■ TASK DIRECTIONS
Could you restate the whole listing below word for word, minus the pictures?

■ DATA SUPPLIED
....................
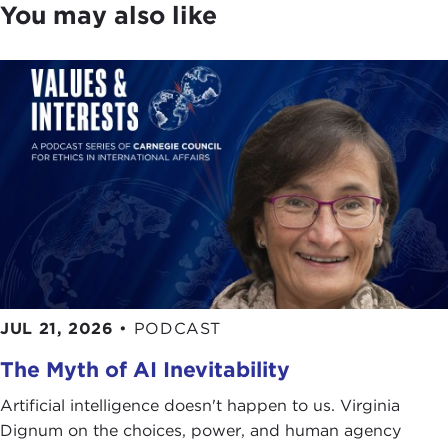
You may also like
JUL 21, 2026
•
PODCAST
The Myth of AI Inevitability
Artificial intelligence doesn't happen to us. Virginia
Dignum on the choices, power, and human agency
....................
■ SOLVED PROBLEM
You may also like
JUL 21, 2026
•
PODCAST
The Myth of AI Inevitability
Artificial intelligence doesn't happen to us. Virginia
Dignum on the choices, power, and human agency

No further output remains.